Work instruction:
Every line below that contains the word "elbow" must be copied.

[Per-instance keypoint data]
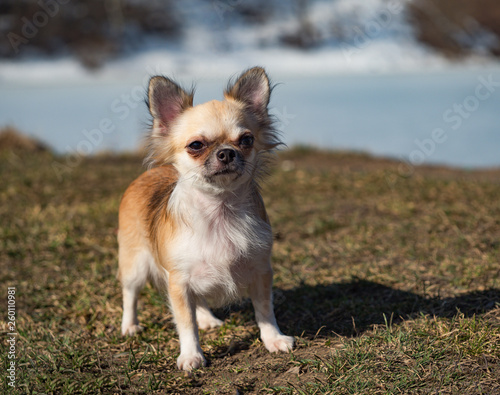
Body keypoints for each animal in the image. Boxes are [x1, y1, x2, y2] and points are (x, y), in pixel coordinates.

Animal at [117, 65, 292, 372]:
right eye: (196, 145)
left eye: (246, 140)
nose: (226, 153)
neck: (219, 210)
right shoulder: (178, 282)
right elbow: (186, 323)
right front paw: (191, 355)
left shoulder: (261, 272)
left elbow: (264, 311)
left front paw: (273, 339)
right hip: (135, 264)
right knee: (130, 295)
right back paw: (130, 326)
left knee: (198, 300)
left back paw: (208, 319)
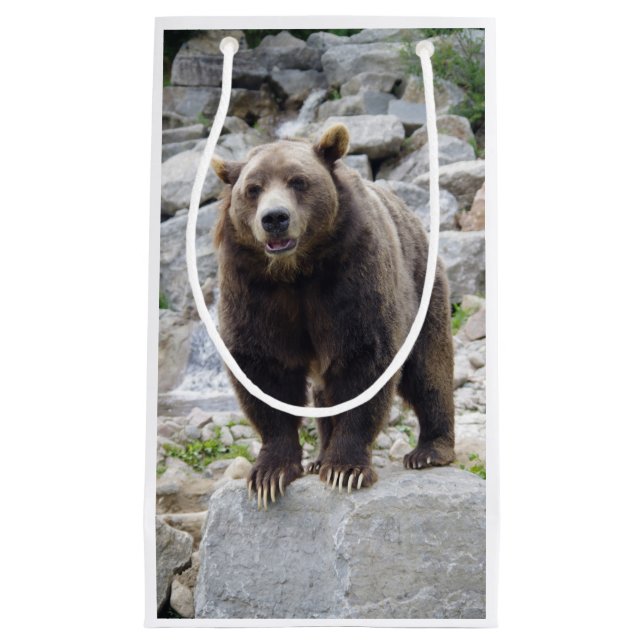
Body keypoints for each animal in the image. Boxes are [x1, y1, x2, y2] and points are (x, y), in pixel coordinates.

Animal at [211, 123, 455, 509]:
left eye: (298, 181)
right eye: (253, 189)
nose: (275, 218)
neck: (297, 271)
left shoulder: (351, 273)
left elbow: (363, 358)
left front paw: (345, 468)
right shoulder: (252, 286)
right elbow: (263, 368)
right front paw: (270, 474)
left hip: (422, 287)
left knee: (428, 366)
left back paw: (430, 450)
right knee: (325, 392)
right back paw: (318, 458)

Final answer:
right elbow: (186, 323)
left elbow: (264, 311)
left elbow: (363, 358)
right elbow: (263, 368)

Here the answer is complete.